Mic doesn’t want to leave any platform unexplored, so its bot strategy includes multiple chatbots on Line, WhatsApp, Facebook Messenger, and the US messaging app Kik.


“Yeah, we’re pretty bullish on bots,” stated Mic Chief Strategy Officer Cory Haik in a Google Hangouts video call with VentureBeat. “I think that whatever bot-able platforms exist, we’re interested and we’re exploring them.”

The Economist and the Wall Street Journal, on the other hand, have already set up shops on Line, and for the latter, the Japanese messaging app represents the fastest-growing platform. If that isn’t proof of how important it is to go multi-platform, we don’t know what is.  

The Washington Post has gone as far as to announce that it would launch an SMS-version of its bot in early fall, somehow signaling a return to the good old days of ActiveBuddy’s Smarterchild.

Once they have a bot on each platform, publishers need to mind the amount of messages they send out to whoever is using their virtual assistants. As Jeffrey Hammond, principal analyst at Forrester Research, has pointed out, Facebook takes harsh measures against companies that deliver spam or sponsored content through their bots: “In Messenger, they want to focus on creating an organic experience. I think they are really worried about companies creating spam bots; one reason they are giving consumers the ability to block bots or report abuse right at the top of the new Messenger beta.”

Not only type & frequency of content matters, but also how publishers approach users on each of the available platforms in order to convert them from platform users to bot subscribers.  

“You can’t blast everyone from your Facebook page and get them to subscribe to you on Messenger. You don’t want to spam users. You want them to opt-in, which is a lot more meaningful for us,” explained Mic’s Haik. “We’re trying to figure out how to convert them to interact with our bot on Messenger.”

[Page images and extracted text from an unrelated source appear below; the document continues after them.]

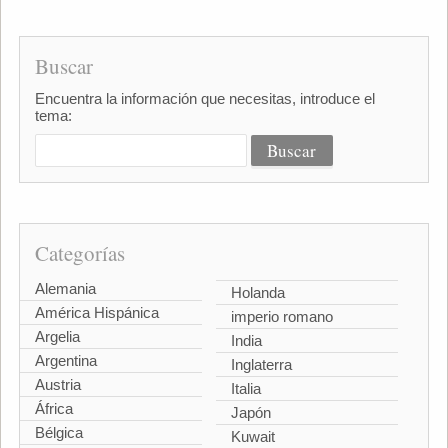
Buscar
Encuentra la información que necesitas, introduce el
tema:
Categorías
Alemania
Holanda
América Hispánica
imperio romano
Argelia
India
Argentina
Inglaterra
Austria
Italia
África
Japón
Bélgica
Kuwait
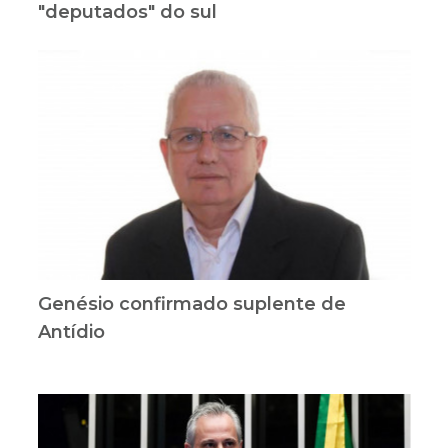
"deputados" do sul
Genésio confirmado suplente de
Antídio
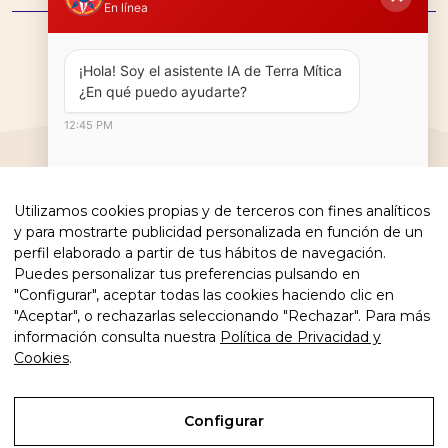
En línea
¡Hola! Soy el asistente IA de Terra Mítica  
¿En qué puedo ayudarte?
12:45 PM
Utilizamos cookies propias y de terceros con fines analíticos
y para mostrarte publicidad personalizada en función de un
perfil elaborado a partir de tus hábitos de navegación.
Puedes personalizar tus preferencias pulsando en
"Configurar", aceptar todas las cookies haciendo clic en
"Aceptar", o rechazarlas seleccionando "Rechazar". Para más
información consulta nuestra
Política de Privacidad y
Cookies
.
Copyright 2026 · Terra Mítica Park
Aviso legal
Configurar
Política de privacidad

The conversion that Haik speaks about can be achieved in many ways, including a mix of online and offline methods. For example, the publishers may choose to include their bot’s profile codes in the printed version of their publications.

Bots Help Publishers Provide Relevant and Personalized Content

One of the main problems with online and offline publications is that besides the content readers are coming for, they’re also getting a lot of actual, yet irrelevant pieces of content. While there’s no way around that when it comes to offline media, solving the problem for online publications is quite easy, and even more so when using bots.  


“Subscribers to CNN on Messenger will receive a daily digest of top stories right within the Messenger app. The bot will also recommend personalized content based on a user’s preferences and learned interests. The experience gets more personalized with each interaction on Messenger,” claims CNN in the press release announcing their bot.

“We’re engaging our readership on a platform that they’re already seeming to migrate to and congregate,” said John Ore, SVP of Product at Business Insider. “The initial implementation is to provide readers with more conversational updates throughout the day rather than be a duplication of the News Feed.”

Keeping It Simple Is the Key to Success

If CNN’s chatbot sends out alerts whenever there is breaking news, The Guardian took a different approach with its Sous-chef bot, which sends out alerts based on the time of day that has been established during the initial setup. Of course, the type of alerts sent by each bot should be correlated with the goal that is pursued both by the bot and the publisher. Some companies will choose to use bots to keep their customers in the loop at all times, whereas others – The Guardian included, prefer to make their bots habit-forming.


Ultimately, the chatbot complements the main publication, be it online or offline, and this is why the tone also needs to match the publisher’s typical voice. Step by step, chatbots will become a component of branding that will help etch the publisher’s image in the consumers’ minds.